Our monoid is also cancellative in the following sense: Suppose we have \(XY_1 = Z = XY_2\) where the short exact sequences both use the same inclusion from X into Z. Then the cokernel of this inclusion is uniquely determined, so \(Y_1 = Y_2\). Similarly dually for kernels of quotients (everything we do will be self-dual, because abelian categories are a self-dual concept).

If we are fortunate to be ignorant in just the right way of the full scope of what exists in the world, we may be in a position where we know so little, that our monoid remains at most single-valued (this is why it is key to not know how to take direct sums in general, which would automatically induce a particular monoid product for any two objects which might not be the one we want in a single-valued world).

Scratch the above a bit. Perhaps this is the way to go: We imagine ourselves in a category with a subcategory of M-maps and a subcategory of E-maps. The isomorphisms are precisely the maps which are both M and E. The M maps all are monic (though other maps may also be monic, for all I care about right now), and similarly the E maps all are epic. This category has (E; M) factorization. Furthermore, all pullbacks of M maps exist and are M, and all pushouts of E maps exist and are E. Finally, for each object X, we have a suitably monotonic bijection between the M-subobjects of X and the E-quotients of X. And this bijection interacts appropriately with the pullback/pushout structure (I’m not sure what the appropriate interaction is, exactly, but consider for example that an (M, E)-cospan has a pullback which can be computed purely by swinging the M map into an E-map, composing the two E-maps, then swinging this back into an M map, or also dually computed in the other way starting with swinging the E map. So we need to at least say these two processes result in the same object in the end, and also dually for (M, E) spans.)

We also have a zero object, with no nontrivial subobjects or quotient objects. If we are fortunate, it may be that from any A to B, there is at most one M-or-E-or-both map.

This should be enough structure to set up much of what we want with our partial monoids, while still allowing the possibility of having somewhat unique containments as illustrated by Ravi Vakli style diagrams.

Note that we can’t really in general hope to do everything the Ravi Vakli style diagrams do in terms of identifying subquotients, because these diagrams carry implications which are not in general valid.
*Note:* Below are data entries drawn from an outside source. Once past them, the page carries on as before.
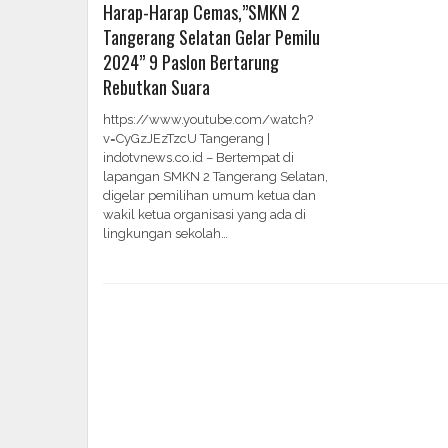
Harap-Harap Cemas,”SMKN 2
Tangerang Selatan Gelar Pemilu
2024” 9 Paslon Bertarung
Rebutkan Suara
https://www.youtube.com/watch?
v=CyGzJEzTzcU Tangerang |
indotvnews.co.id – Bertempat di
lapangan SMKN 2 Tangerang Selatan,
digelar pemilihan umum ketua dan
wakil ketua organisasi yang ada di
lingkungan sekolah…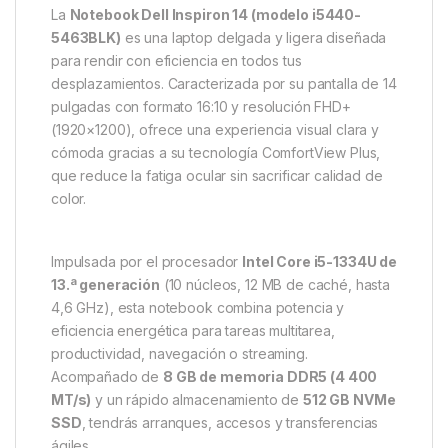
La
Notebook Dell Inspiron 14 (modelo i5440-
5463BLK)
es una laptop delgada y ligera diseñada
para rendir con eficiencia en todos tus
desplazamientos. Caracterizada por su pantalla de 14
pulgadas con formato 16:10 y resolución FHD+
(1920×1200), ofrece una experiencia visual clara y
cómoda gracias a su tecnología ComfortView Plus,
que reduce la fatiga ocular sin sacrificar calidad de
color.
Impulsada por el procesador
Intel Core i5-1334U de
13.ª generación
(10 núcleos, 12 MB de caché, hasta
4,6 GHz), esta notebook combina potencia y
eficiencia energética para tareas multitarea,
productividad, navegación o streaming.
Acompañado de
8 GB de memoria DDR5 (4 400
MT/s)
y un rápido almacenamiento de
512 GB NVMe
SSD
, tendrás arranques, accesos y transferencias
ágiles.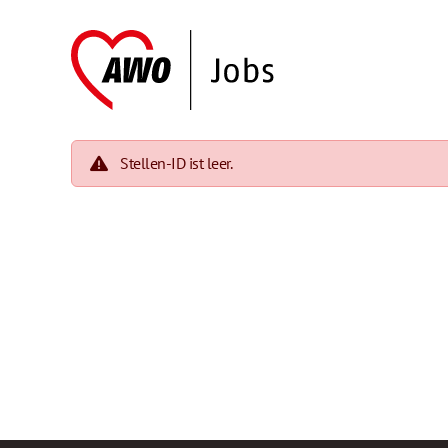
Stellen-ID ist leer.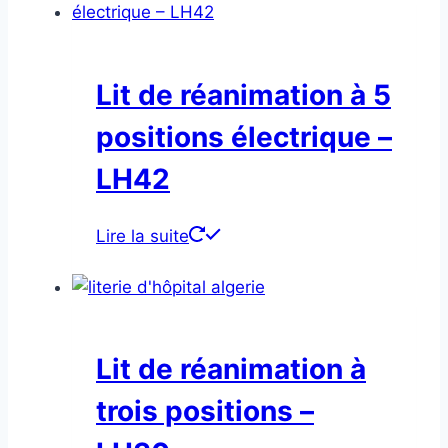
Lit de réanimation à 5
positions électrique –
LH42
Lire la suite
Lit de réanimation à
trois positions –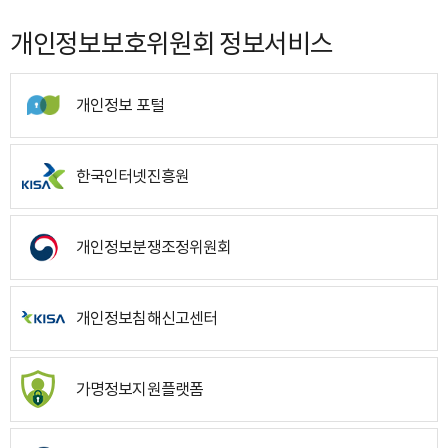
개인정보보호위원회 정보서비스
개인정보 포털
한국인터넷진흥원
개인정보분쟁조정위원회
개인정보침해신고센터
가명정보지원플랫폼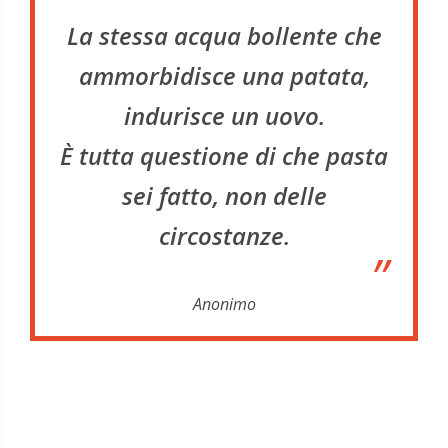
“
La stessa acqua bollente che
ammorbidisce una patata,
indurisce un uovo.
È tutta questione di che pasta
sei fatto, non delle
circostanze.
”
Anonimo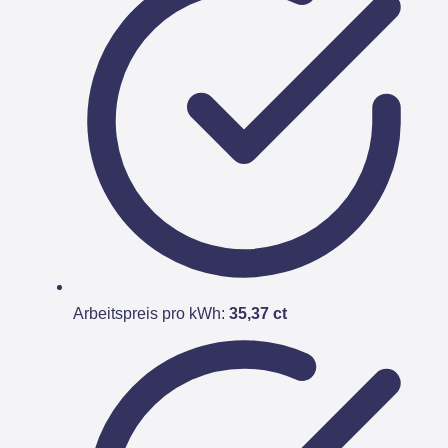
Arbeitspreis pro kWh:
35,37 ct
For example, these diagrams imply that if A, B, and C are subspaces of an ambient space, with A and B complementary, and A and C complementary, then B = C (not just as isomorphic spaces, but equal qua subspace). Since B and C will both be identified with the quotient by A, in a Ravi Vakli diagram. But this implication is not true in general, because of failure of distributivity in lattices of subspaces.

I know the above is unreadable. I like to take notes for my own purposes, that only I know how to read. This blog is for me, it’s not for you. I’ll do the blog for you to read later.